═════ Фрагмент текста
На самом деле среди других вопросов, которые и по сей день вызывает так называемая литература либертинажа, обращают на себя внимание два момента. Литература аристократическая по преимуществу, отражающая образ жизни и быт класса[245], которому уже совсем скоро предстоит сойти с исторической (во всяком случае, политической) сцены, литература либертинажа, вопреки тому, что можно было бы предположить, отнюдь не противостоит назревающей революции. Ее политические деятели, как это и было в случае с Мирабо-сыном, легко оказываются авторами романов либертинажа. Несмотря на всю откровенность и провокационность этих сочинений, граничащих порой с порнографией, авторы нередко пытаются представить их как «весьма нравственную» критику государственного строя («Это, — объясняет Мирабо-сын Софи де Моннье, — очень живая и даже весьма нравственная картина наших нравов и нравов всех сословий, скрывающаяся за игривой оболочкой»[246]). Но и памфлеты времен революции — а к этой теме мы вернемся чуть позже — по общему признанию, своей стилистикой также немало будут обязаны стилистике либертинажа[247].

Или. 2. Гравюра к роману Андреа де Нерсья «Фелиция, или Мои проделки» издания 1782 года, приписываемая Шарлю Эйзену.


С другой стороны, современный читатель, знакомящийся с этой литературой XVIII века, которую в основной ее массе уж очень легко принять за эротически-порнографическую, не может не изумиться в ней явно выраженной тенденции к философствованию. Иногда создается впечатление, что герои, даже и «занимаясь любовью», развратничая, распутничая и т. д., только на самом деле и ждут, чтобы остановиться и начать философствовать, во всяком случае, как это понималось в XVIII веке. Но философствование становится и почти обязательной прелюдией соблазнительных сцен. Так, героиня романа «Фелиция, или Мои проделки» Андреа де Нерсья, одного из самых откровенных текстов своего времени, описывает историю своего «падения»: «Философия, довольная, что с таким успехом вмешалась в сферу удовольствия, задвинула занавес и оставила нас»[248] (см. илл. 2). Тенденция эта просматривается даже и в названиях романов: «Тереза-философ» маркиза Жана-Батиста Буайе д’Аржанса, анонимная «Исповедь куртизанки, ставшей философом», «Философия в будуаре» маркиза де Сада… (см. также илл. 3). Перефразируя известное высказывание Н. Я. Берковского, сравнившего когда-то романы Новалиса со способом изображения людей в древнем Египте — непомерно большие головы, посаженные на плечи[249], — можно было бы сказать, что в романе либертинажа непомерно большие органы деторождения (которые как раз и не выполняют своей функции, но их описание нередко представляется формой гиперболы) уравновешиваются столь же непомерно большими головами. Более того, в этих философских размышлениях «развратников», «распутников», одним словом — либертенов, изумляет обилие рас-суждений на тему порядочности (honnêteté) и «порядочного человека» (honnÎte homme) — понятий, ориентированных на, казалось бы, совершенно противоположные ценности — «идеал нравственной и социальной жизни», совершенство души и ума, честность, немеркантильность, преданность, откровенность, то есть все то, что составляет основы порядочности и благородства[250].
══════════
Формулировка задания — Допишите следующую часть фрагмента о литературе либертинажа, начав сразу после его последнего предложения. Данные, приведенные далее, никак не связаны с фрагментом о литературе либертинажа.
═════ Записи данных
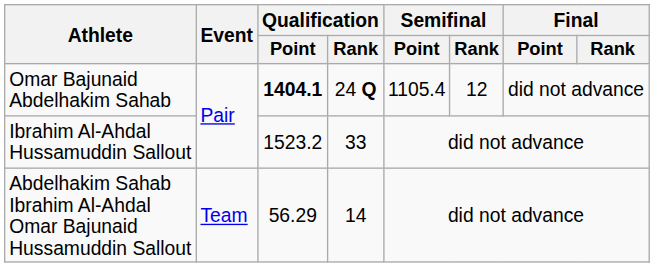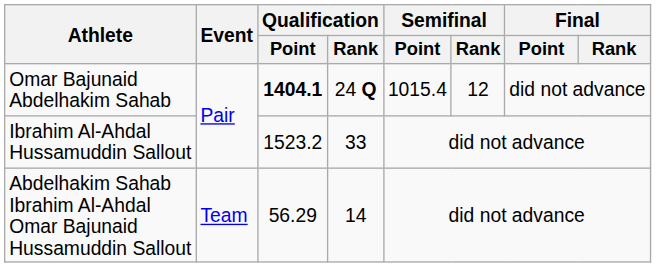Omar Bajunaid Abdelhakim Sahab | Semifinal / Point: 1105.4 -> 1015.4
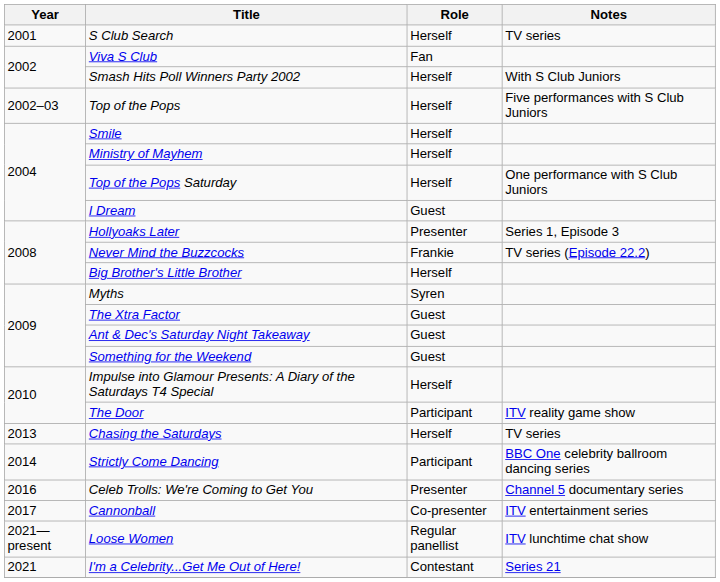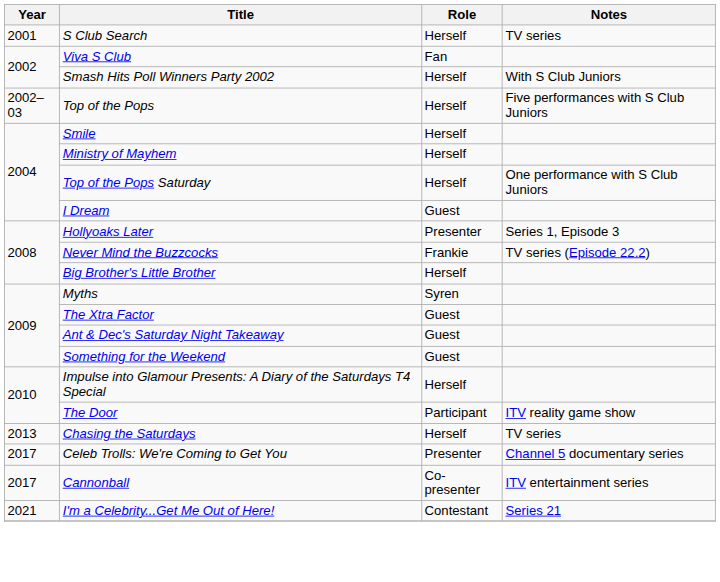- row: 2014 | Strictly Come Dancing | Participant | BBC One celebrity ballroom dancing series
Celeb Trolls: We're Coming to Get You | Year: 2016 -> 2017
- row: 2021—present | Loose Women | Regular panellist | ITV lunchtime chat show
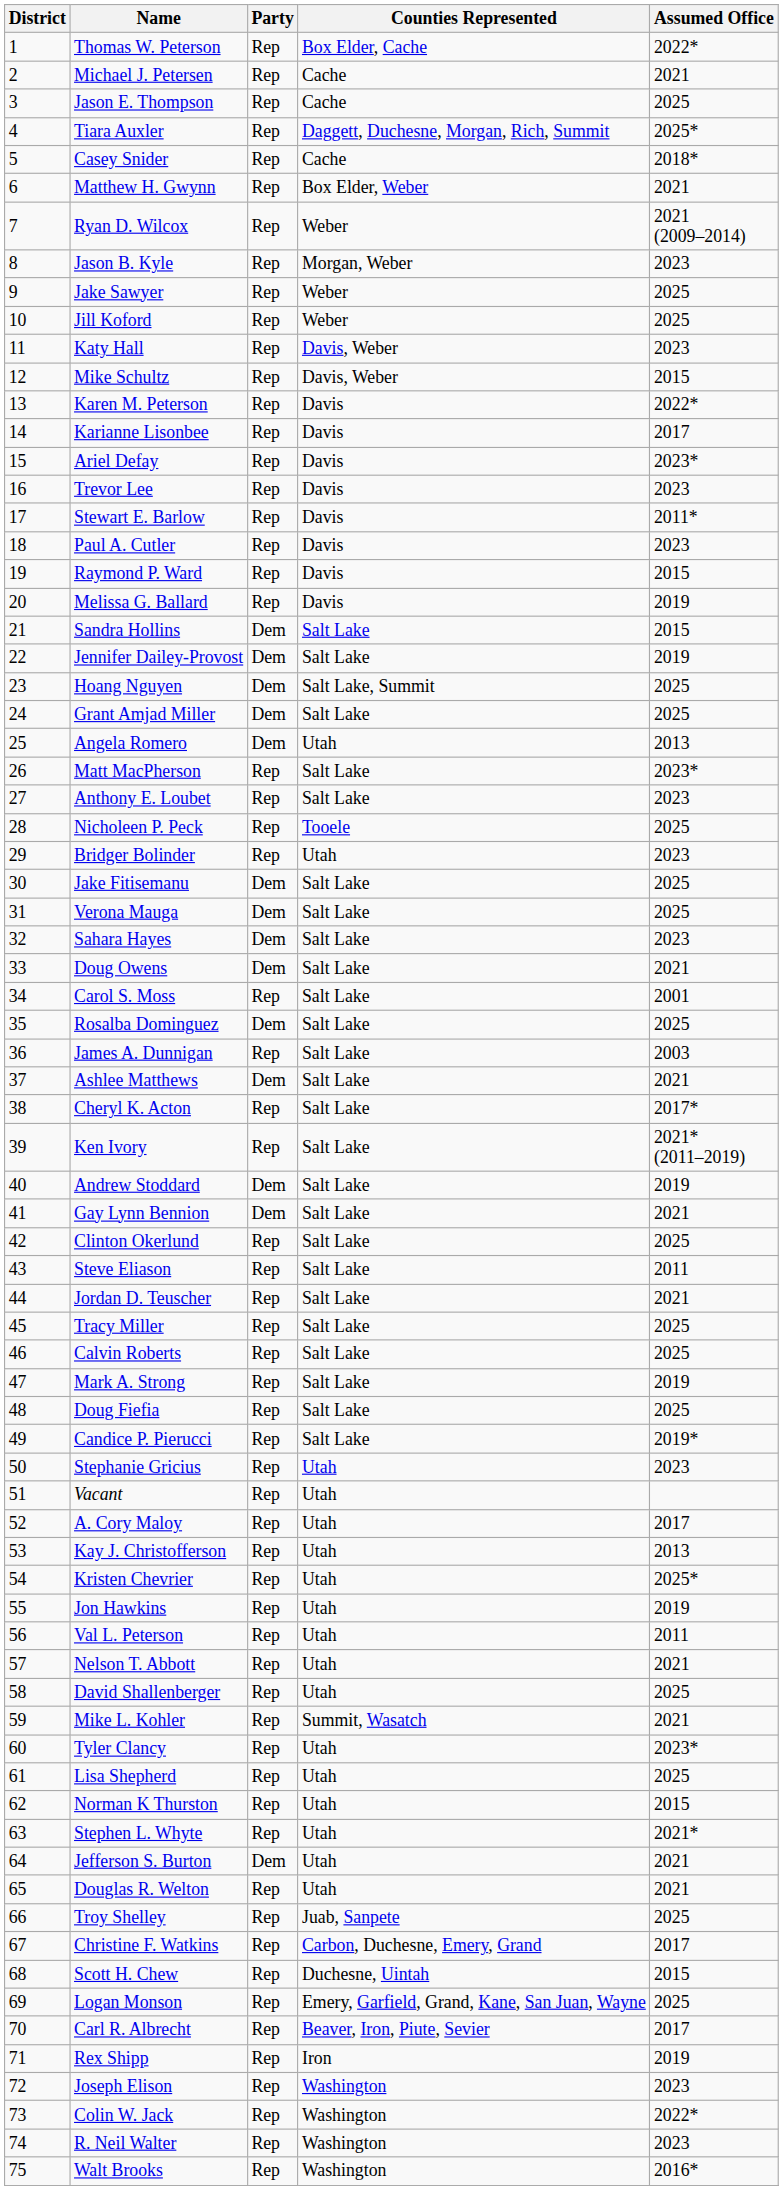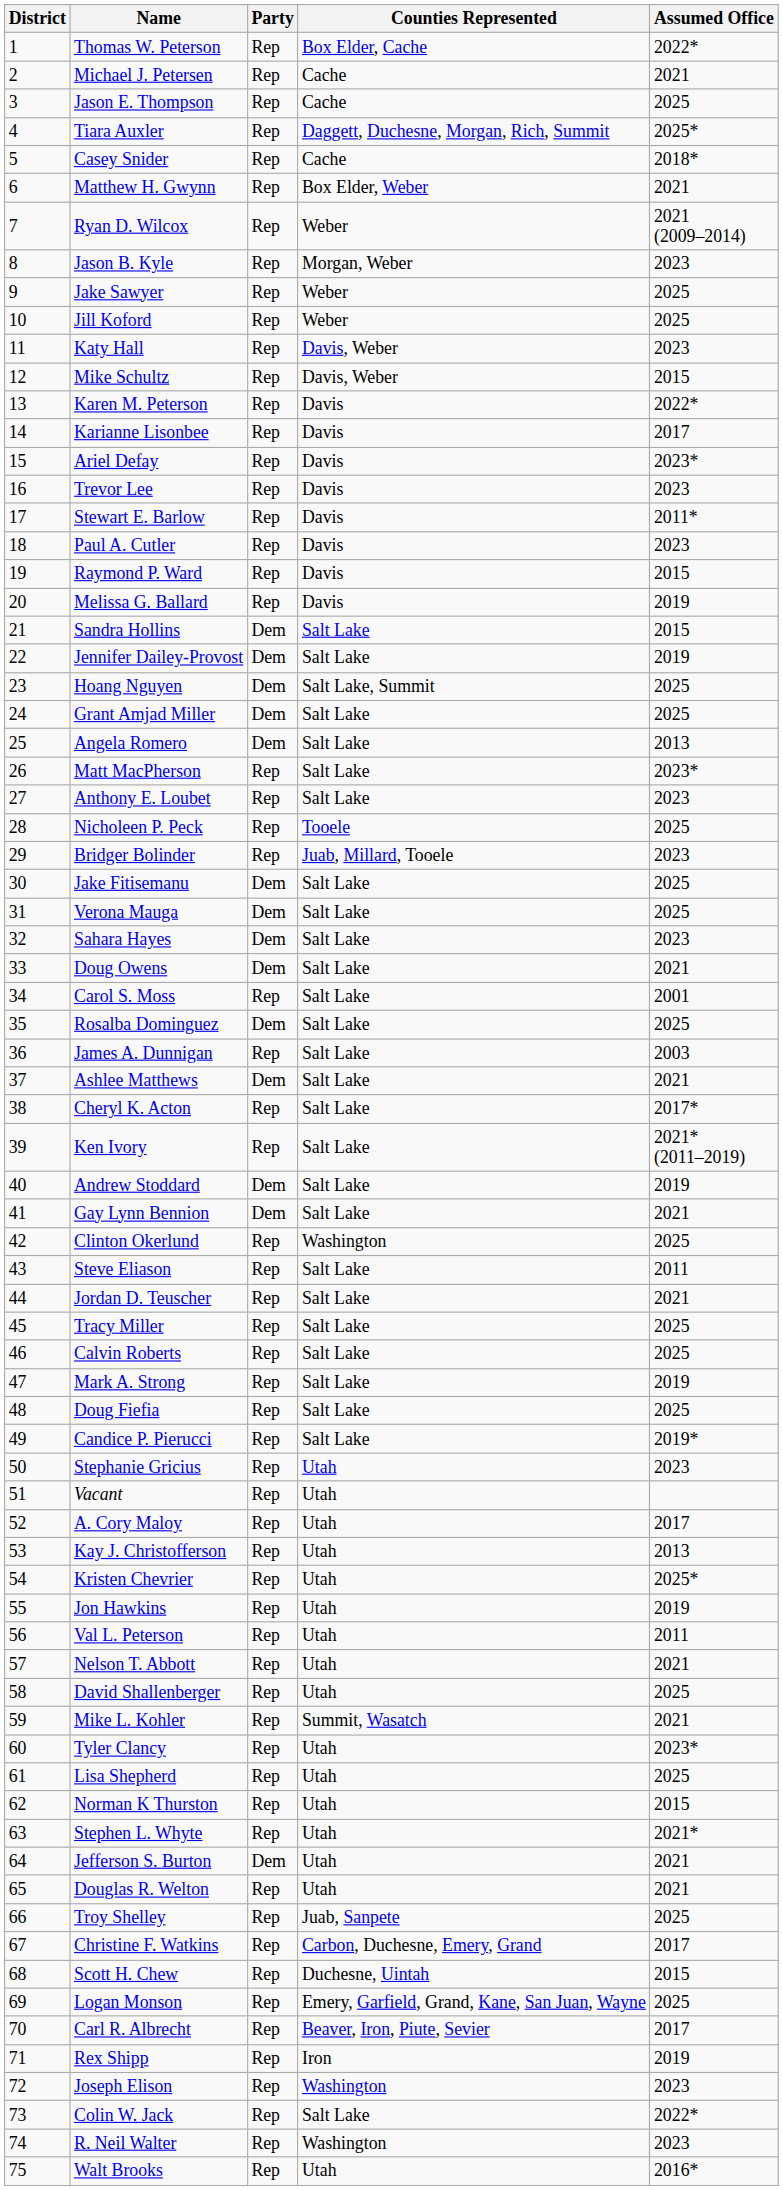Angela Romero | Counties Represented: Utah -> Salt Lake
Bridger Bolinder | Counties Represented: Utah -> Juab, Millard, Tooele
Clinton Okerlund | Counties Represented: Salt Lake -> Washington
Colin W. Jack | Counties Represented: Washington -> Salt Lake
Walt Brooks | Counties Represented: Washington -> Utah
══════════
Результат упражнения —
Илл. 3. Гравюра Элуина по рисунку Бореля к роману «Тереза-философ».


Собственно, именно на этих двух моментах я и хотела бы остановится в своей статье. Как литература французского либертинажа оказалась одним из способов подготовки ab nihilo французской буржуазной революции? (При том, что с ее наступлением этот тип литературы оказался исчерпанным, и уже в первом десятилетии XIX века такие настольные книги либертинажа, как «Опасные связи» Шодерло де Лакло, «Любовные похождения кавалера Фобласа» Луве де Кувре, воспринимались как явные анахронизмы[251].) И каким образом либертинаж, традиционно рассматриваемый как революция в представлении (в том числе) о социальных формах эроса, смог оказаться во многом прямым порождением кодекса honnêtetè и производных от него?

РАЗВРАТНИКИ ИЛИ ФИЛОСОФЫ?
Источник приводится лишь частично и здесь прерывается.